● **Your objective**
The copy must match the data word for word and contain no pictures.
———
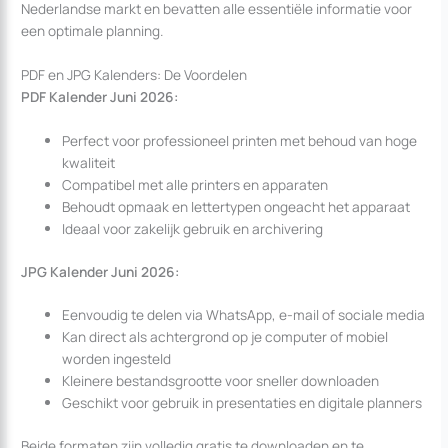
Nederlandse markt en bevatten alle essentiële informatie voor
een optimale planning.
PDF en JPG Kalenders: De Voordelen
PDF Kalender Juni 2026:
Perfect voor professioneel printen met behoud van hoge
kwaliteit
Compatibel met alle printers en apparaten
Behoudt opmaak en lettertypen ongeacht het apparaat
Ideaal voor zakelijk gebruik en archivering
JPG Kalender Juni 2026:
Eenvoudig te delen via WhatsApp, e-mail of sociale media
Kan direct als achtergrond op je computer of mobiel
worden ingesteld
Kleinere bestandsgrootte voor sneller downloaden
Geschikt voor gebruik in presentaties en digitale planners
Beide formaten zijn volledig gratis te downloaden en te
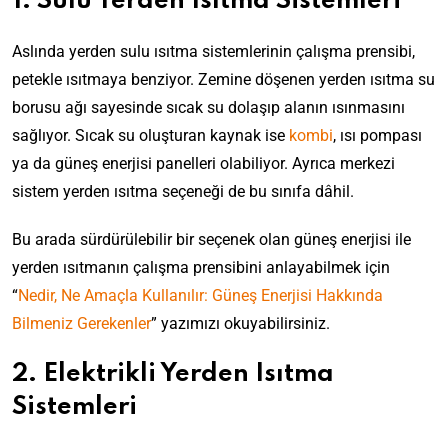
1. Sulu Yerden Isıtma Sistemleri
Aslında yerden sulu ısıtma sistemlerinin çalışma prensibi,
petekle ısıtmaya benziyor. Zemine döşenen yerden ısıtma su
borusu ağı sayesinde sıcak su dolaşıp alanın ısınmasını
sağlıyor. Sıcak su oluşturan kaynak ise
kombi
, ısı pompası
ya da güneş enerjisi panelleri olabiliyor. Ayrıca merkezi
sistem yerden ısıtma seçeneği de bu sınıfa dâhil.
Bu arada sürdürülebilir bir seçenek olan güneş enerjisi ile
yerden ısıtmanın çalışma prensibini anlayabilmek için
“
Nedir, Ne Amaçla Kullanılır: Güneş Enerjisi Hakkında
Bilmeniz Gerekenler
” yazımızı okuyabilirsiniz.
2. Elektrikli Yerden Isıtma
Sistemleri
———
● **Exercise solution**
Nederlandse markt en bevatten alle essentiële informatie voor
een optimale planning.
PDF en JPG Kalenders: De Voordelen
PDF Kalender Juni 2026:
Perfect voor professioneel printen met behoud van hoge
kwaliteit
Compatibel met alle printers en apparaten
Behoudt opmaak en lettertypen ongeacht het apparaat
Ideaal voor zakelijk gebruik en archivering
JPG Kalender Juni 2026:
Eenvoudig te delen via WhatsApp, e-mail of sociale media
Kan direct als achtergrond op je computer of mobiel
worden ingesteld
Kleinere bestandsgrootte voor sneller downloaden
Geschikt voor gebruik in presentaties en digitale planners
Beide formaten zijn volledig gratis te downloaden en te
1. Sulu Yerden Isıtma Sistemleri
Aslında yerden sulu ısıtma sistemlerinin çalışma prensibi,
petekle ısıtmaya benziyor. Zemine döşenen yerden ısıtma su
borusu ağı sayesinde sıcak su dolaşıp alanın ısınmasını
sağlıyor. Sıcak su oluşturan kaynak ise
kombi
, ısı pompası
ya da güneş enerjisi panelleri olabiliyor. Ayrıca merkezi
sistem yerden ısıtma seçeneği de bu sınıfa dâhil.
Bu arada sürdürülebilir bir seçenek olan güneş enerjisi ile
yerden ısıtmanın çalışma prensibini anlayabilmek için
“
Nedir, Ne Amaçla Kullanılır: Güneş Enerjisi Hakkında
Bilmeniz Gerekenler
” yazımızı okuyabilirsiniz.
2. Elektrikli Yerden Isıtma
Sistemleri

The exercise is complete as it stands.